An especially notable characteristic of Leonardo's paintings is his landscape backgrounds, into which he was among the first to introduce atmospheric perspective. The chief masters of the High Renaissance in Florence, including Raphael, Andrea del Sarto, and Fra Bartolommeo, all learned from Leonardo; he completely transformed the school of Milan; and at Parma, Correggios artistic development was given direction by Leonardo's work. As a scientist Leonardo towered above all his contemporaries. His scientific theories, like his artistic innovations, were based on careful observation and precise documentation. He understood, better than anyone of his century or the next did, the importance of precise scientific observation.

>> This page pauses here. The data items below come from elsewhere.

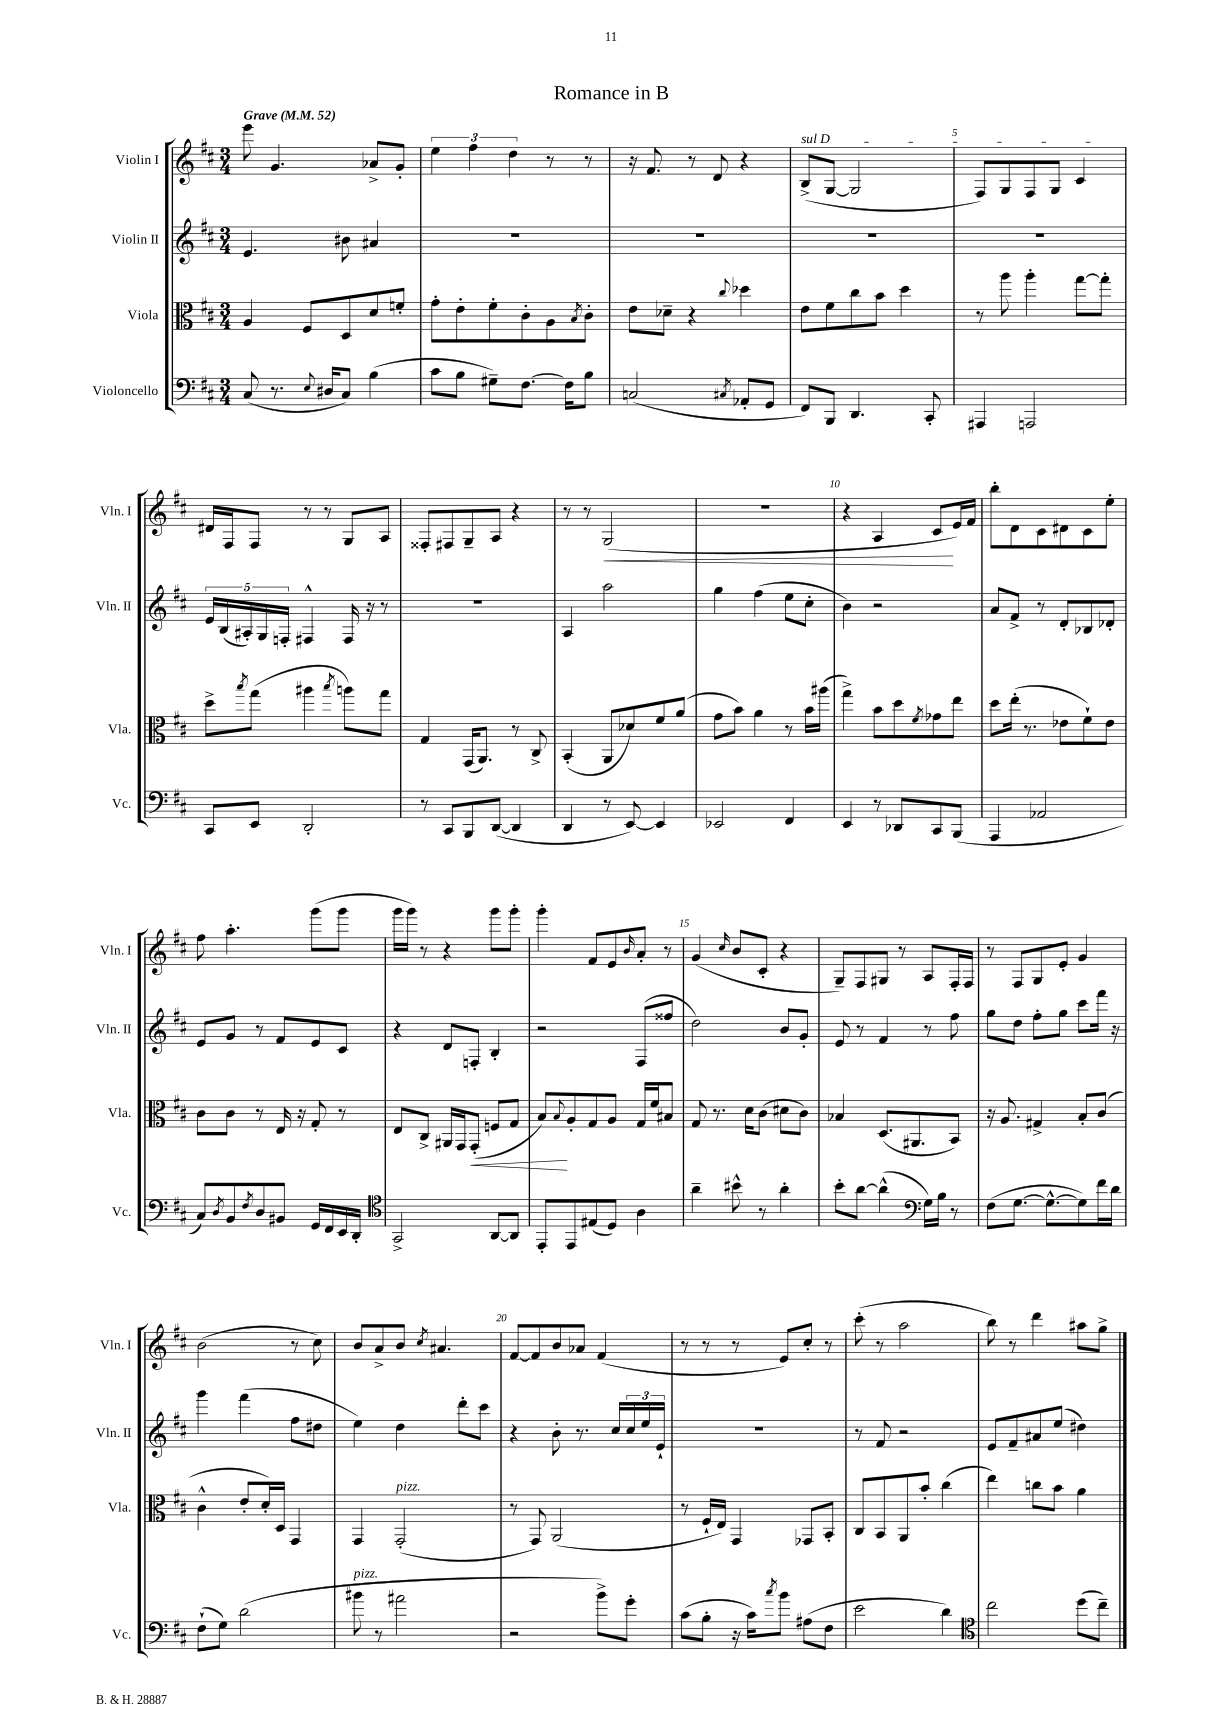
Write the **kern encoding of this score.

**kern	**kern	**dynam	**kern	**kern	**dynam
*part4	*part3	*part3	*part2	*part1	*part1
*staff4	*staff3	*staff3	*staff2	*staff1	*staff1
*I"Violoncello	*I"Viola	*	*I"Violin II	*I"Violin I	*
*I'Vc.	*I'Vla.	*	*I'Vln. II	*I'Vln. I	*
*clefF4	*clefC3	*	*clefG2	*clefG2	*
*k[f#c#]	*k[f#c#]	*	*k[f#c#]	*k[f#c#]	*
*M3/4	*M3/4	*	*M3/4	*M3/4	*
*MM52	*MM52	*	*MM52	*MM52	*
=1	=1	=1	=1	=1	=1
!	!	!	!	!LO:TX:a:B:t=Grave	!
(8C#/	4A/	.	4.e/	8eee\	.
8.r	.	.	.	4.g/	.
.	8F#/L	.	.	.	.
8qqE/	.	.	.	.	.
16D#X/KL	.	.	.	.	.
8C#/J)	8D/	.	8b#X\	.	.
(4B\	8d/	.	4a#X/	8a-X^/L	.
.	8fn'/J	.	.	8g'/J	.
=2	=2	=2	=2	=2	=2
8c#\L	8g'\L	.	2.r	6ee\	.
8B\J	8e'\	.	.	.	.
.	.	.	.	6ff#\	.
8G#X~\L)	8f#'\	.	.	.	.
.	.	.	.	6dd\	.
[8.F#\J	8c#'\	.	.	.	.
.	8A\	.	.	8r	.
16F#\KL]	.	.	.	.	.
.	8qB/	.	.	.	.
8B\J	8c#'\J	.	.	8r	.
=3	=3	=3	=3	=3	=3
(2Cn/	8e\L	.	2.r	16r	.
.	.	.	.	8.f#/	.
.	8d-X~\J	.	.	.	.
.	4r	.	.	8r	.
.	.	.	.	8d/	.
8qC#X/	8qqcc#/	.	.	.	.
8AA-X'/L	4dd-X\	.	.	4r	.
8GG/J	.	.	.	.	.
=4	=4	=4	=4	=4	=4
!	!	!	!	!LO:TX:a:i:t=sul D	!
8FF#/L)	8e\L	.	2.r	(8B^/L	.
8BBB/J	8f#\	.	.	[8G/J	.
4.DD/	8cc#\	.	.	2G/]	.
.	8b\J	.	.	.	.
.	4dd\	.	.	.	.
8CC#'/	.	.	.	.	.
=5	=5	=5	=5	=5	=5
4AAA#X/	8r	.	2.r	8F#/L)	.
.	8aa\	.	.	8G/	.
2AAAn/	4aa'\	.	.	8F#/	.
.	.	.	.	8G/J	.
.	[8gg\L	.	.	4c#/	.
.	8gg'\J]	.	.	.	.
!!LO:LB:g=z
=6	=6	=6	=6	=6	=6
8CC#/L	8dd^\L	.	20e/LL	16d#X/LL	.
.	.	.	(20B/	.	.
.	.	.	.	16F#/J	.
.	.	.	20A#X'/)	.	.
.	8qbb/	.	.	.	.
8EE/J	(8gg\J	.	.	8F#/J	.
.	.	.	20G/	.	.
.	.	.	20Fn'/JJ	.	.
2DD'/	4aa#X\	.	4F#X^^/	8r	.
.	.	.	.	8r	.
.	8qbb/	.	.	.	.
.	8aan\L)	.	16F#/	8G/L	.
.	.	.	16r	.	.
.	8gg\J	.	8r	8A/J	.
=7	=7	=7	=7	=7	=7
8r	4G/	.	2.r	8F##X'/L	.
8CC#/L	.	.	.	8F#X/	.
8BBB/	(16GG/KL	.	.	8G~/	.
.	8.AA/J)	.	.	.	.
([8DD/J	.	.	.	8A/J	.
4DD/]	8r	.	.	4r	.
.	8C#^/	.	.	.	.
=8	=8	=8	=8	=8	=8
4DD/	(4BB'/	.	4A/	8r	.
.	.	.	.	8r	.
!	!	!	!	!	!LO:HP:b
8r	8AA/L	.	2aa\	(2G/	<
[8EE/)	8d-X/)	.	.	.	.
4EE/]	8f#/	.	.	.	.
.	(8a/J	.	.	.	.
=9	=9	=9	=9	=9	=9
2EE-X/	8g\L	.	4gg\	2.r	.
.	8b\J)	.	.	.	.
.	4a\	.	(4ff#\	.	.
4FF#/	8r	.	8ee\L	.	.
.	16b\LL	.	8cc#'\J	.	.
.	(16aa#X\JJ	.	.	.	.
=10	=10	=10	=10	=10	=10
4EE/	4gg^\)	.	4b\)	4r	.
8r	8b\L	.	2r	4A/	.
8DD-X/L	8dd\	.	.	.	.
.	8qf#/	.	.	.	.
8CC#/	8g-X\	.	.	8c#/L	.
(8BBB/J	8ee\J	.	.	16e/L)	[
.	.	.	.	16f#/JJ	.
=11	=11	=11	=11	=11	=11
4AAA/	8dd\L	.	8a/L	8bb'\L	.
.	(16ee'\Jk	.	8f#^/J	8d\	.
.	8.r	.	.	.	.
2AA-X/	.	.	8r	8c#\	.
.	8e-X\L	.	8d'/L	8d#X\	.
.	8f#`\)	.	8B-X/	8c#\	.
.	8e-\J	.	8d-X'/J	8ee'\J	.
!!LO:LB:g=z
=12	=12	=12	=12	=12	=12
8C#/L)	8c#\L	.	8e/L	8ff#\	.
8qD/	.	.	.	.	.
8BB/	8c#\J	.	8g/J	4.aa'\	.
8qF#/	.	.	.	.	.
8D/	8r	.	8r	.	.
8BB#X/J	16E/	.	8f#/L	.	.
.	16r	.	.	.	.
16GG/LL	8G'/	.	8e/	(8ggg\L	.
16FF#/	.	.	.	.	.
16EE/	8r	.	8c#/J	8ggg\J	.
16DD'/JJ	.	.	.	.	.
=13	=13	=13	=13	=13	=13
*clefC4	*	*	*	*	*
2GG^/	8E/L	.	4r	16ggg\LL	.
.	.	.	.	16ggg\JJ)	.
.	8C#^/J	.	.	8r	.
.	16AA#X/LL	.	8d/L	4r	.
.	16GG/J	.	.	.	.
!	!	!LO:HP:b	!	!	!
.	(8GG'/J	<	8Fn'/J	.	.
[8AA/L	8Fn/L	.	4B'/	8ggg\L	.
8AA/J]	8G/J	.	.	8ggg'\J	.
=14	=14	=14	=14	=14	=14
8EE'/L	8B/L)	.	2r	4ggg'\	.
.	8qqB/	.	.	.	.
8EE/	8A'/	[	.	.	.
(8E#X/	8G/	.	.	8f#/L	.
8D/J)	8A/J	.	.	8e/	.
.	.	.	.	16qqb/	.
4A\	16G/LL	.	(8F#/L	8a'/J	.
.	16f#/J	.	.	.	.
.	8B#X/J	.	8ff##X/J	8r	.
=15	=15	=15	=15	=15	=15
4a~\	8G/	.	2dd\)	(4g/	.
.	8.r	.	.	.	.
.	.	.	.	16qqcc#/	.
8b#X^^\	.	.	.	8b/L	.
.	16d\KL	.	.	.	.
8r	(8c#\J	.	.	8c#'/J	.
4a'\	8d#X\L	.	8b/L	4r	.
.	8c#\J)	.	8g'/J	.	.
=16	=16	=16	=16	=16	=16
8b'\L	4B-X/	.	8e/	8G~/L)	.
[8a\J	.	.	8r	8F#/	.
(4a^^\]	(8.D/L	.	4f#/	8G#X/J	.
.	.	.	.	8r	.
.	8.AA#X/	.	.	.	.
*clefF4	*	*	*	*	*
16G\LL)	.	.	8r	8A/L	.
16B\JJ	.	.	.	.	.
8r	8BB/J)	.	8ff#\	16F#'/L	.
.	.	.	.	16F#/JJ	.
=17	=17	=17	=17	=17	=17
(8F#\L	16r	.	8gg\L	8r	.
.	8.A/	.	.	.	.
[8.G\J	.	.	8dd\J	8F#/L	.
.	4G#X^/	.	8ff#'\L	8G/	.
8.G^^\L_	.	.	.	.	.
.	.	.	8gg\J	8e'/J	.
8G\])	8B'/L	.	8ccc#\L	4g/	.
16f#\L	(8c#/J	.	16fff#\Jk	.	.
16d\JJ	.	.	16r	.	.
!!LO:LB:g=z
=18	=18	=18	=18	=18	=18
(8F#`\L	4c#^^\	.	4ggg\	(2b\	.
8G\J)	.	.	.	.	.
(2d\	8e'/L	.	(4fff#\	.	.
.	16d'/L)	.	.	.	.
.	16D/JJ	.	.	.	.
.	4GG/	.	8ff#\L	8r	.
.	.	.	8dd#X\J	8cc#\)	.
=19	=19	=19	=19	=19	=19
!LO:TX:a:i:t=pizz.	!	!	!	!	!
8b#X\	4GG/	.	4ee\)	8b/L	.
8r	.	.	.	8a^/	.
!	!LO:TX:a:i:t=pizz.	!	!	!	!
2a#X\	(2GG'/	.	4dd\	8b/J	.
.	.	.	.	8qcc#/	.
.	.	.	.	4.a#X/	.
.	.	.	8ddd'\L	.	.
.	.	.	8ccc#\J	.	.
=20	=20	=20	=20	=20	=20
2r	8r	.	4r	[8f#/L	.
.	8GG/)	.	.	8f#/]	.
.	(2AA/	.	8b'\	8b/	.
.	.	.	8.r	8a-X/J	.
8b^\L)	.	.	.	(4f#/	.
.	.	.	16cc#/LL	.	.
8g'\J	.	.	24cc#/	.	.
.	.	.	24ee/	.	.
.	.	.	24e`/JJ	.	.
=21	=21	=21	=21	=21	=21
(8c#\L	8r	.	2.r	8r	.
8B'\J	16F#`/LL	.	.	8r	.
.	16E/JJ)	.	.	.	.
16r	4GG/	.	.	8r	.
16c#\KL)	.	.	.	.	.
8qcc#/	.	.	.	.	.
8b\J	.	.	.	8e/L)	.
(8A#X\L	8GG-X/L	.	.	8cc#'/J	.
8F#\J	8BB'/J	.	.	8r	.
=22	=22	=22	=22	=22	=22
2e\	8C#/L	.	8r	(8ccc#'\	.
.	8BB/	.	8f#/	8r	.
.	8AA/	.	2r	2aa\	.
.	8b'/J	.	.	.	.
4d\)	(4cc#\	.	.	.	.
=23	=23	=23	=23	=23	=23
*clefC4	*	*	*	*	*
2cc#\	4ee\)	.	8e/L	8bb\)	.
.	.	.	8f#~/	8r	.
.	8ccn\L	.	8a#X/	4ddd\	.
.	8b\J	.	(8ee/J	.	.
(8dd\L	4a\	.	4dd#X\)	8aa#X\L	.
8cc#~\J)	.	.	.	8gg^\J	.
==	==	==	==	==	==
*-	*-	*-	*-	*-	*-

Unfortunately, just as he frequently failed to bring to conclusion artistic projects, he never completed his planned treatises on a variety of scientific subjects. His theories are contained in numerous notebooks, most of which were written in mirror script. Because they were not easily decipherable, Leonardo's findings were not disseminated in his own lifetime; had they been published, they would have revolutionized the science of the 16 th century. Leonardo actually anticipated many discoveries of modern times. In anatomy he studied the circulation of the blood and the action of the eye. He made discoveries in meteorology and geology, learned the effect of the moon on the tides, foreshadowed modern conceptions of continent formation, and surmised the nature of fossil shells.

He was among the originators of the science of hydraulics and probably devised the hydrometer; his scheme for the canalization of rivers still has practical value. He invented a large number of ingenious machines, many potentially useful, among them an underwater diving suit. His flying devices, although not practicable, embodied sound principles of aerodynamics.